L’estimation de l’avantage de croissance de XBB.1.5 repose toutefois sur les données d’un seul pays (les États-Unis) et est donc associée à une grande incertitude. D’autres études doivent être menées pour le confirmer. En outre, une croissance rapide aux États-Unis ne signifie pas nécessairement que la variante deviendra dominante en Europe : « Des différences majeures dans la circulation des variantes entre l’Amérique du Nord et l’Europe ont été observées à plusieurs reprises au cours de la pandémie », note le Centre européen de prévention et de contrôle des maladies (ECDC).

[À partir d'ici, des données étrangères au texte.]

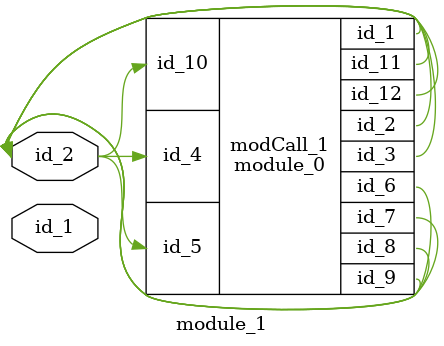
<source format=v>
module module_0 (
    id_1,
    id_2,
    id_3,
    id_4,
    id_5,
    id_6,
    id_7,
    id_8,
    id_9,
    id_10,
    id_11,
    id_12
);
  inout wire id_12;
  inout wire id_11;
  input wire id_10;
  output wire id_9;
  output wire id_8;
  output wire id_7;
  output wire id_6;
  input wire id_5;
  input wire id_4;
  output wire id_3;
  output wire id_2;
  inout wire id_1;
  wire id_13, id_14, id_15;
endmodule
module module_1 (
    id_1,
    id_2
);
  inout wire id_2;
  input wire id_1;
  always
    if (id_2);
    else;
  module_0 modCall_1 (
      id_2,
      id_2,
      id_2,
      id_2,
      id_2,
      id_2,
      id_2,
      id_2,
      id_2,
      id_2,
      id_2,
      id_2
  );
  wire id_3;
endmodule

</source>
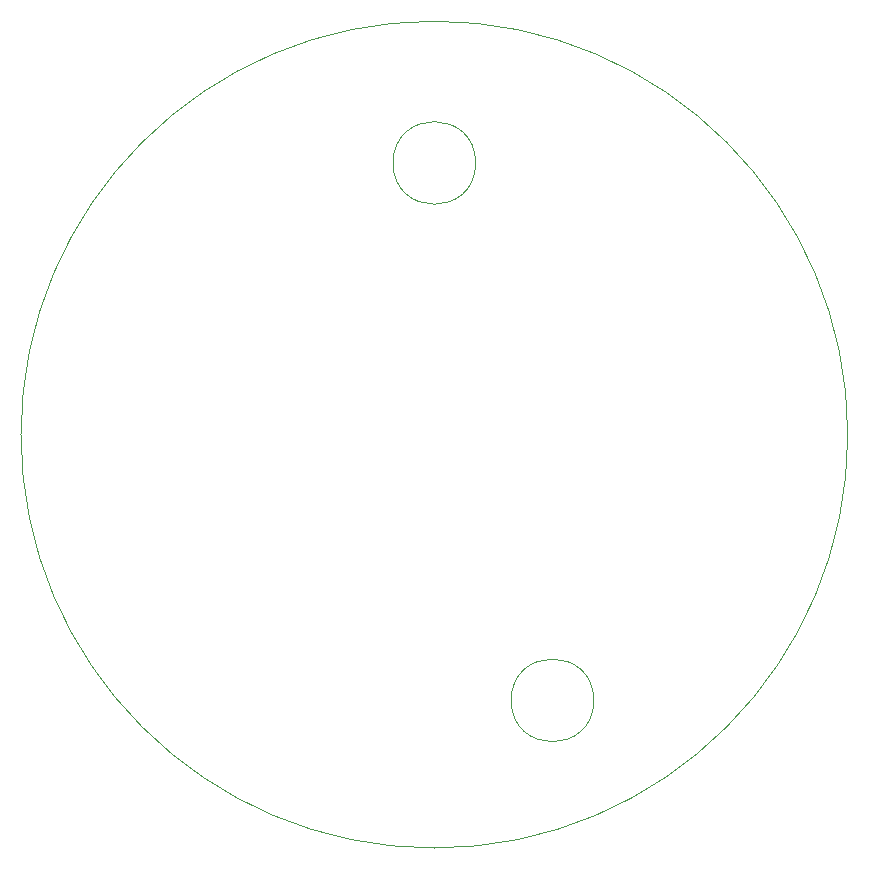
<source format=gm1>
G04 #@! TF.GenerationSoftware,KiCad,Pcbnew,8.0.6*
G04 #@! TF.CreationDate,2024-12-27T14:26:58+01:00*
G04 #@! TF.ProjectId,Minutka,4d696e75-746b-4612-9e6b-696361645f70,rev?*
G04 #@! TF.SameCoordinates,Original*
G04 #@! TF.FileFunction,Profile,NP*
%FSLAX46Y46*%
G04 Gerber Fmt 4.6, Leading zero omitted, Abs format (unit mm)*
G04 Created by KiCad (PCBNEW 8.0.6) date 2024-12-27 14:26:58*
%MOMM*%
%LPD*%
G01*
G04 APERTURE LIST*
G04 #@! TA.AperFunction,Profile*
%ADD10C,0.050000*%
G04 #@! TD*
G04 APERTURE END LIST*
D10*
X163500000Y-122500000D02*
G75*
G02*
X156500000Y-122500000I-3500000J0D01*
G01*
X156500000Y-122500000D02*
G75*
G02*
X163500000Y-122500000I3500000J0D01*
G01*
X153500000Y-77000000D02*
G75*
G02*
X146500000Y-77000000I-3500000J0D01*
G01*
X146500000Y-77000000D02*
G75*
G02*
X153500000Y-77000000I3500000J0D01*
G01*
X185000000Y-100000000D02*
G75*
G02*
X115000000Y-100000000I-35000000J0D01*
G01*
X115000000Y-100000000D02*
G75*
G02*
X185000000Y-100000000I35000000J0D01*
G01*
M02*

</source>
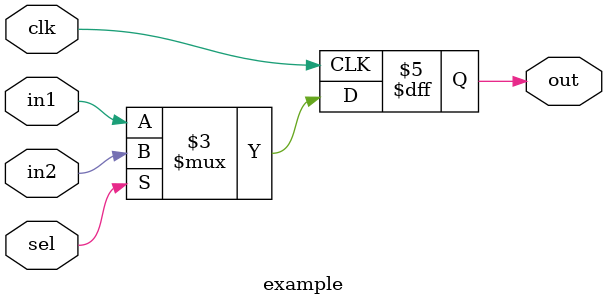
<source format=v>
module top_module (
	input [2:0] SW,      // R
	input [1:0] KEY,     // L and clk
	output [2:0] LEDR);  // Q

    example exp1 (LEDR[2], SW[0], KEY[1], KEY[0], LEDR[0]);
    example exp2 (LEDR[0], SW[1], KEY[1], KEY[0], LEDR[1]);
    example exp3 ((LEDR[2]^LEDR[1]), SW[2], KEY[1], KEY[0], LEDR[2]);

endmodule

module example (
    input in1,
    input in2,
    input sel,
    input clk,
    output out
);
    always @ (posedge clk) begin
        if (sel)
            out <= in2;
        else
            out <= in1;
    end
endmodule

</source>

Les estimations Nowcast communiquées par les Centres pour le contrôle et la prévention des maladies (États-Unis) montrent que le sous-variant XBB.1.5 fait aujourd’hui partie des variants les plus répandus aux États-Unis : au cours de la première semaine de janvier, il était responsable de plus de 27% des cas d’infection (contre 34% des cas pour BQ.1.1 et 21% des cas pour BQ.1). On ne sait pas encore si XBB.1.5 deviendra ou non la forme dominante aux États-Unis dans les prochaines semaines. Cela dépendra de l’étendue de l’avantage de XBB.1.5 et des divers facteurs affectant la transmission du SARS-CoV-2 en général, explique Marlin Figgins, du laboratoire de Trevor Bedford.
Le nombre de cas de COVID-19 va-t-il augmenter de façon exponentielle prochainement en France ? « Pas dans le mois à venir, car la variante n’est actuellement présente qu’à de très faibles niveaux dans l’UE/EEE », estime l’ECDC.

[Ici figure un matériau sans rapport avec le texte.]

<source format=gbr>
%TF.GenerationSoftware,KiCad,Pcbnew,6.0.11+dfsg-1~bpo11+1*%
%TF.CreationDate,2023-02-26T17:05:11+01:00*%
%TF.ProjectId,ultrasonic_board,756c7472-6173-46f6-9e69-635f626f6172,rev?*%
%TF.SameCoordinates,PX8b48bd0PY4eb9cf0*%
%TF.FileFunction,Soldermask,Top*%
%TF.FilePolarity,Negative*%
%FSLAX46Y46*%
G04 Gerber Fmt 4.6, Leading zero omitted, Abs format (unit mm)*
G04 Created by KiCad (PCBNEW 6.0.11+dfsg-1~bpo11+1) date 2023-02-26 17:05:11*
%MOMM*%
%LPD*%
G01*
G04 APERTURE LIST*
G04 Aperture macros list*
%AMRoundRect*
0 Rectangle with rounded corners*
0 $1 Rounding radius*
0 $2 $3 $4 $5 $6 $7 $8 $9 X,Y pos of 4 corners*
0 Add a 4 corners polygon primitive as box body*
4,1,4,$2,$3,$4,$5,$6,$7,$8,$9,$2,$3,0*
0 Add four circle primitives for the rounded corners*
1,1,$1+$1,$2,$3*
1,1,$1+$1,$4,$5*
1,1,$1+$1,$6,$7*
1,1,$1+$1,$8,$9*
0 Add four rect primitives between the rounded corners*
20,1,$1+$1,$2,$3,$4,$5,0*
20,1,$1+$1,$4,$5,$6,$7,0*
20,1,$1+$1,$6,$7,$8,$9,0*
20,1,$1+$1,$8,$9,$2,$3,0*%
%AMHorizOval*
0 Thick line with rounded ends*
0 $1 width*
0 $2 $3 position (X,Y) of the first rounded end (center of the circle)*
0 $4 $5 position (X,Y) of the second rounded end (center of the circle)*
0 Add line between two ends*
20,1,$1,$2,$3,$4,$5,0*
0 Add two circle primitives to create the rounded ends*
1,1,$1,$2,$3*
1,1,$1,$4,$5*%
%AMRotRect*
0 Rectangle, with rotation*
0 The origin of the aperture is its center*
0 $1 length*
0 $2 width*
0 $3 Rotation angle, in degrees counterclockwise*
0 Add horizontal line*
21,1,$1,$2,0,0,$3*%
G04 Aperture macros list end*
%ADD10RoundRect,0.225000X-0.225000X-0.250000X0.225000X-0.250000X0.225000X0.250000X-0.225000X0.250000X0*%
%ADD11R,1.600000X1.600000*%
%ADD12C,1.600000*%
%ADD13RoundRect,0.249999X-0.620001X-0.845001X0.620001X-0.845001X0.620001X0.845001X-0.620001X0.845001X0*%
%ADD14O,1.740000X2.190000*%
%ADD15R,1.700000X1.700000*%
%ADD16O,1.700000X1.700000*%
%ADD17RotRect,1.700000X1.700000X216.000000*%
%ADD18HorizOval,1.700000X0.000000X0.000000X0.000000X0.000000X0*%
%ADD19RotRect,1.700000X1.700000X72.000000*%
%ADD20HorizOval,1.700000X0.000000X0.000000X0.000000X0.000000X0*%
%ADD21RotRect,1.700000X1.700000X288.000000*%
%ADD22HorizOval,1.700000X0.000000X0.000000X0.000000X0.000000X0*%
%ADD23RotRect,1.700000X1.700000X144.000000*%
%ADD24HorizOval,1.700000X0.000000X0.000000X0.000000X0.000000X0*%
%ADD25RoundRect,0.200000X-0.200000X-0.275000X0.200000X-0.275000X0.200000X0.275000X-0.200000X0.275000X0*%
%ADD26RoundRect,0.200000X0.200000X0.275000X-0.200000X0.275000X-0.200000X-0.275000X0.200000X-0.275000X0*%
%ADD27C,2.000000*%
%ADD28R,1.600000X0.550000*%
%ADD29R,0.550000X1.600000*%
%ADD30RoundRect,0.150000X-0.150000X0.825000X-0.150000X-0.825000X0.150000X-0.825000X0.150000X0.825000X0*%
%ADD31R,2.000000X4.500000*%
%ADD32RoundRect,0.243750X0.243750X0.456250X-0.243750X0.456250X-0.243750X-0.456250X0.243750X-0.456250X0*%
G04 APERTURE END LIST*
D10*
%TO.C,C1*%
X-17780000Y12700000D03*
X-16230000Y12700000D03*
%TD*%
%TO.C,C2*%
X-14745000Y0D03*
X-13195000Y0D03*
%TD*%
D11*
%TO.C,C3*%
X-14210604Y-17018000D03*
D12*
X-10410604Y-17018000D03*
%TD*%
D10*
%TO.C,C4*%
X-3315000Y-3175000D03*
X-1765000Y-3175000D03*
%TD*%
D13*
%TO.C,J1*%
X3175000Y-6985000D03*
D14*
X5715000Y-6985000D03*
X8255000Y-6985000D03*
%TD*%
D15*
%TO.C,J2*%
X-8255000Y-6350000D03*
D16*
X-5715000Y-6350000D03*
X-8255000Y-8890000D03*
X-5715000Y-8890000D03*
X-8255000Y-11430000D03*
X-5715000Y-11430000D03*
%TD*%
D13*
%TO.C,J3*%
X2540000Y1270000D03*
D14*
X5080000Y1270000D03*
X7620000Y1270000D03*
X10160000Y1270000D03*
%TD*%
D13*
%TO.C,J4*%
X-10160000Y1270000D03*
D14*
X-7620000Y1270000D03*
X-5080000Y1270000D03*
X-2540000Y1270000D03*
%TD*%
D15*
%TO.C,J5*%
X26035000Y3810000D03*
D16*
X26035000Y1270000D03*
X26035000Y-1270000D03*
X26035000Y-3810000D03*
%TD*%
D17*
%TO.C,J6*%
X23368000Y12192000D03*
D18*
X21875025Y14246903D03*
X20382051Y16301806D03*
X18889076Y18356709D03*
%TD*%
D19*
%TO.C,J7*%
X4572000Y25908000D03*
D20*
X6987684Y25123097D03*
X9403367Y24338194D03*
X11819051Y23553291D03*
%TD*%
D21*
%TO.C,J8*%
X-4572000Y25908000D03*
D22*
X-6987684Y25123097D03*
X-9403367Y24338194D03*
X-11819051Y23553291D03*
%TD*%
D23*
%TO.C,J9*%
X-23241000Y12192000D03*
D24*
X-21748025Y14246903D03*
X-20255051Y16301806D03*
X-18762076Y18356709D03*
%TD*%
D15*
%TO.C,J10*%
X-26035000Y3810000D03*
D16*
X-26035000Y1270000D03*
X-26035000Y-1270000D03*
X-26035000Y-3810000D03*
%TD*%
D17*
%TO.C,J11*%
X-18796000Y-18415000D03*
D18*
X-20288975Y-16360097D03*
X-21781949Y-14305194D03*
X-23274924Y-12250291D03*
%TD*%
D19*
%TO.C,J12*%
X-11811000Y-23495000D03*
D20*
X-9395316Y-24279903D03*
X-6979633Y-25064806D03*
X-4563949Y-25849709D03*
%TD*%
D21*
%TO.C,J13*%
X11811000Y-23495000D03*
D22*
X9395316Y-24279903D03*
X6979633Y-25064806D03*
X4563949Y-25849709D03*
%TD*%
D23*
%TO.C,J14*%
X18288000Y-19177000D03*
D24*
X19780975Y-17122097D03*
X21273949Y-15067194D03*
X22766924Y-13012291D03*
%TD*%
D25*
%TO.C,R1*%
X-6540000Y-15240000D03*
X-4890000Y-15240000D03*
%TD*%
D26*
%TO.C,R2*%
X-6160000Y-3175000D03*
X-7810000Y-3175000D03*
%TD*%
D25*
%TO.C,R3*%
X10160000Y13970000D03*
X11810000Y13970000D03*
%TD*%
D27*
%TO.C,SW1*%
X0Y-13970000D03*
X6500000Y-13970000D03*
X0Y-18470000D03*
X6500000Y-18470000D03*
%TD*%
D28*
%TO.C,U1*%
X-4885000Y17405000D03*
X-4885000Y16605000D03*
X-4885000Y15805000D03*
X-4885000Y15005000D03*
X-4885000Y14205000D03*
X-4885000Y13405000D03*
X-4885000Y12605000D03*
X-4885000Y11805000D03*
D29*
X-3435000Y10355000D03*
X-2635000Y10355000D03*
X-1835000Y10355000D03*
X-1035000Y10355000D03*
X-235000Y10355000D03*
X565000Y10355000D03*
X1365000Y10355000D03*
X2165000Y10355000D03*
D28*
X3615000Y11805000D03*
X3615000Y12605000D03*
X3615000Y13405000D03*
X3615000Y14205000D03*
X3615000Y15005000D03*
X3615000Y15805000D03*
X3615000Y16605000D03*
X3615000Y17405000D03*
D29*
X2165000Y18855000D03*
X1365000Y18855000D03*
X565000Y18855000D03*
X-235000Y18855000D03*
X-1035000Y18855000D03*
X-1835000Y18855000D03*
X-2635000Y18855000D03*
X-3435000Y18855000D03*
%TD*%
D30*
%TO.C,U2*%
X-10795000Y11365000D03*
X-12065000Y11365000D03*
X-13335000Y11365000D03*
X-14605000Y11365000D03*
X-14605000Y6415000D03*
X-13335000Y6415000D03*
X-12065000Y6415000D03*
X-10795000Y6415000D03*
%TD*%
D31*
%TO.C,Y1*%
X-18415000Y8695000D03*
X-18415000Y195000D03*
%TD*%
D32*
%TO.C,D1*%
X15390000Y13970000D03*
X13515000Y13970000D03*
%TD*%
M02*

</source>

Une mutation qui augmente la transmissibilité et l’infectivité
Pourquoi ce sous-variant est-il si préoccupant ? Pour commencer, il est très similaire à son variant « parent », XBB, qui affichait déjà un niveau élevé d’échappement immunitaire (que l’immunité soit acquise par une infection ou via la vaccination). XBB est en effet doté d’une mutation sur le site 486 de sa protéine de pointe (Spike) ; or, les mutations à ce niveau sont connues pour conférer au virus la capacité d’échapper au système immunitaire. Parallèlement, cette mutation rend le virus légèrement moins efficace en matière d’infectivité.
Mais XBB.1.5 porte une substitution supplémentaire (notée S486P), qui lui permet de se fixer plus efficacement sur les récepteurs ACE2 des cellules humaines. « Il présente une affinité de liaison hACE2 sensiblement plus élevée par rapport à BQ.1.1 et XBB/XBB.1 », explique un article de prépublication non examiné par les pairs. Il semblerait que cette mutation augmente l’infectivité du virus tout en préservant sa capacité à échapper aux défenses immunitaires.

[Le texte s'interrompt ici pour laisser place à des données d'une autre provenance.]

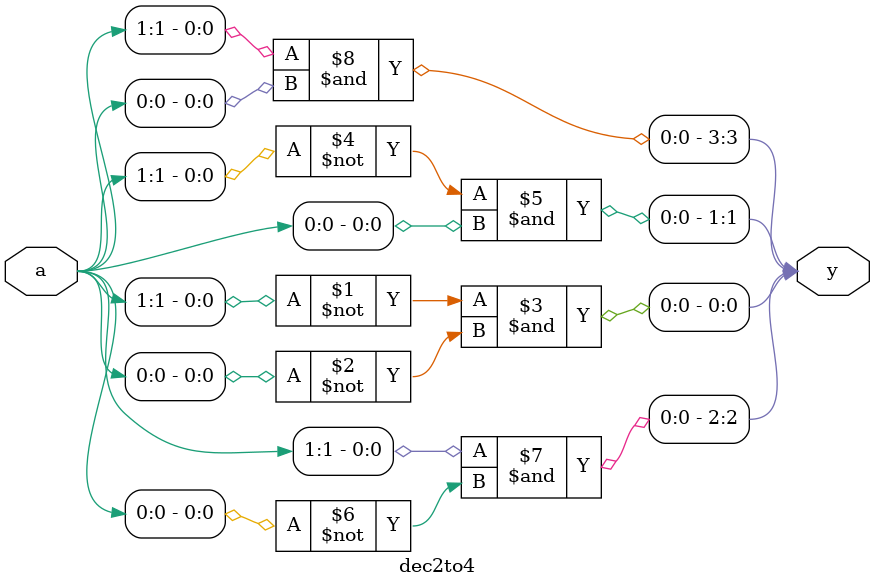
<source format=v>
module dec2to4(a,y);
  input [1:0] a; 
  output [3:0] y ;
    assign y[0] = ~a[1] & ~a[0];
    assign y[1] = ~a[1] &  a[0];
    assign y[2] =  a[1] & ~a[0];
    assign y[3] =  a[1] &  a[0];
endmodule

</source>
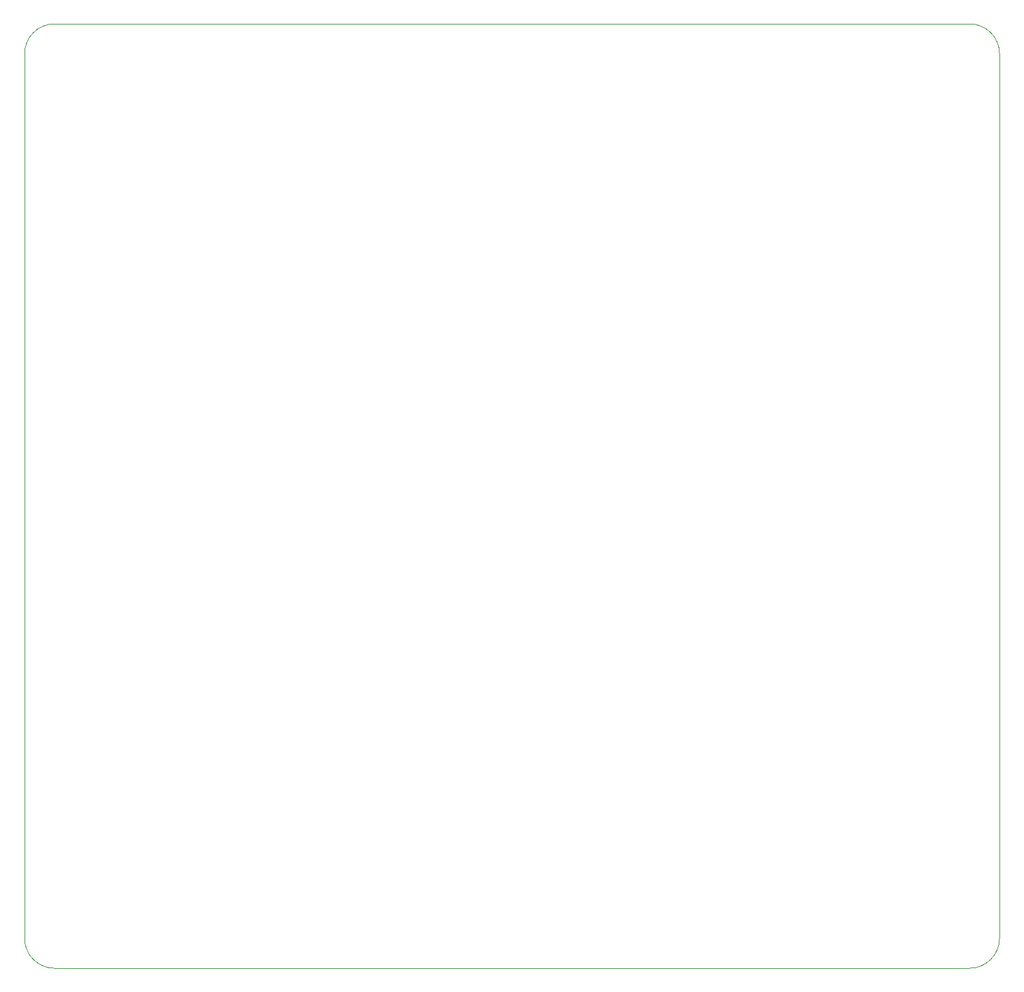
<source format=gbr>
%TF.GenerationSoftware,KiCad,Pcbnew,8.0.4*%
%TF.CreationDate,2024-10-02T08:39:37+07:00*%
%TF.ProjectId,Schematic_editted,53636865-6d61-4746-9963-5f6564697474,rev?*%
%TF.SameCoordinates,Original*%
%TF.FileFunction,Profile,NP*%
%FSLAX46Y46*%
G04 Gerber Fmt 4.6, Leading zero omitted, Abs format (unit mm)*
G04 Created by KiCad (PCBNEW 8.0.4) date 2024-10-02 08:39:37*
%MOMM*%
%LPD*%
G01*
G04 APERTURE LIST*
%TA.AperFunction,Profile*%
%ADD10C,0.050000*%
%TD*%
G04 APERTURE END LIST*
D10*
X77470000Y-35560000D02*
G75*
G02*
X81280000Y-31750000I3810000J0D01*
G01*
X195580000Y-152400000D02*
X198120000Y-152400000D01*
X195580000Y-152400000D02*
X82550000Y-152400000D01*
X198120000Y-31750000D02*
G75*
G02*
X201930000Y-35560000I0J-3810000D01*
G01*
X81280000Y-152400000D02*
G75*
G02*
X77470000Y-148590000I0J3810000D01*
G01*
X201930000Y-148590000D02*
X201930000Y-35560000D01*
X82550000Y-152400000D02*
X81280000Y-152400000D01*
X77470000Y-35560000D02*
X77470000Y-148590000D01*
X195580000Y-31750000D02*
X81280000Y-31750000D01*
X195580000Y-31750000D02*
X198120000Y-31750000D01*
X201930000Y-148590000D02*
G75*
G02*
X198120000Y-152400000I-3810000J0D01*
G01*
X198120001Y-31750000D02*
X198120001Y-31750000D01*
X198120001Y-31750000D01*
X198120001Y-31750000D01*
X198120001Y-31750000D01*
X198120001Y-31750000D01*
X198120001Y-31750001D01*
X198120001Y-31750001D01*
X198120001Y-31750001D01*
X198120001Y-31750001D01*
X198120001Y-31750001D01*
X198120001Y-31750001D01*
X198120001Y-31750001D01*
X198120000Y-31750001D01*
X198120000Y-31750001D01*
X198120000Y-31750001D01*
X198120000Y-31750001D01*
X198120000Y-31750001D01*
X198120000Y-31750001D01*
X198120000Y-31750001D01*
X198120000Y-31750001D01*
X198120000Y-31750001D01*
X198120000Y-31750001D01*
X198120000Y-31750001D01*
X198120000Y-31750001D01*
X198119999Y-31750001D01*
X198119999Y-31750001D01*
X198119999Y-31750001D01*
X198119999Y-31750001D01*
X198119999Y-31750001D01*
X198119999Y-31750001D01*
X198119999Y-31750000D01*
X198119999Y-31750000D01*
X198119999Y-31750000D01*
X198119999Y-31750000D01*
X198119999Y-31750000D01*
X198119999Y-31750000D01*
X198119999Y-31750000D02*
X198119999Y-31750000D01*
X198119999Y-31750000D01*
X198119999Y-31750000D01*
X198119999Y-31750000D01*
X198119999Y-31750000D01*
X198119999Y-31750000D01*
X198119999Y-31749999D01*
X198119999Y-31749999D01*
X198119999Y-31749999D01*
X198119999Y-31749999D01*
X198119999Y-31749999D01*
X198120000Y-31749999D01*
X198120000Y-31749999D01*
X198120000Y-31749999D01*
X198120000Y-31749999D01*
X198120000Y-31749999D01*
X198120000Y-31749999D01*
X198120000Y-31749999D01*
X198120000Y-31749999D01*
X198120000Y-31749999D01*
X198120000Y-31749999D01*
X198120000Y-31749999D01*
X198120000Y-31749999D01*
X198120001Y-31749999D01*
X198120001Y-31749999D01*
X198120001Y-31749999D01*
X198120001Y-31749999D01*
X198120001Y-31749999D01*
X198120001Y-31749999D01*
X198120001Y-31750000D01*
X198120001Y-31750000D01*
X198120001Y-31750000D01*
X198120001Y-31750000D01*
X198120001Y-31750000D01*
X198120001Y-31750000D01*
X198120001Y-31750000D01*
M02*

</source>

Le fait que XBB.1 et XBB.1. 5 montrent un échappement immunitaire comparable, mais une transmissibilité distincte, suggère qu’une affinité accrue de liaison au récepteur conduirait à des avantages de croissance plus élevés, notent les chercheurs.
Quant à la gravité des infections associées à ce sous-variant, il n’est actuellement pas possible de tirer des conclusions, car les spécialistes ne disposent pas de suffisamment de données. Plusieurs experts ont toutefois souligné que les propriétés d’échappement immunitaire de XBB.1.5 ne doivent pas être surestimées : ce sous-variant ne contournera pas complètement le système immunitaire, explique au Scientific American Alessandro Sette, professeur à l’Institut La Jolla d’immunologie. « Si certaines variantes du SARS-CoV-2 peuvent échapper aux anticorps à des degrés divers, les cellules T conservent environ 85% de leur capacité à lutter contre le virus au niveau de la population », rappelle-t-il.
Jake Scott, professeur à l’Université de Stanford et spécialiste des maladies infectieuses, souligne par ailleurs que les sous-variants d’Omicron sont moins susceptibles d’entraîner une maladie des voies respiratoires inférieures. « Oui, les sous-variants d’Omicron sont très transmissibles, et oui, XBB.1.5 est le plus transmissible d’entre eux. Il est donc possible que cela entraîne une augmentation des cas. Mais je ne crains vraiment pas que cela entraîne une augmentation des hospitalisations et des décès dus uniquement à la COVID-19 », a-t-il déclaré.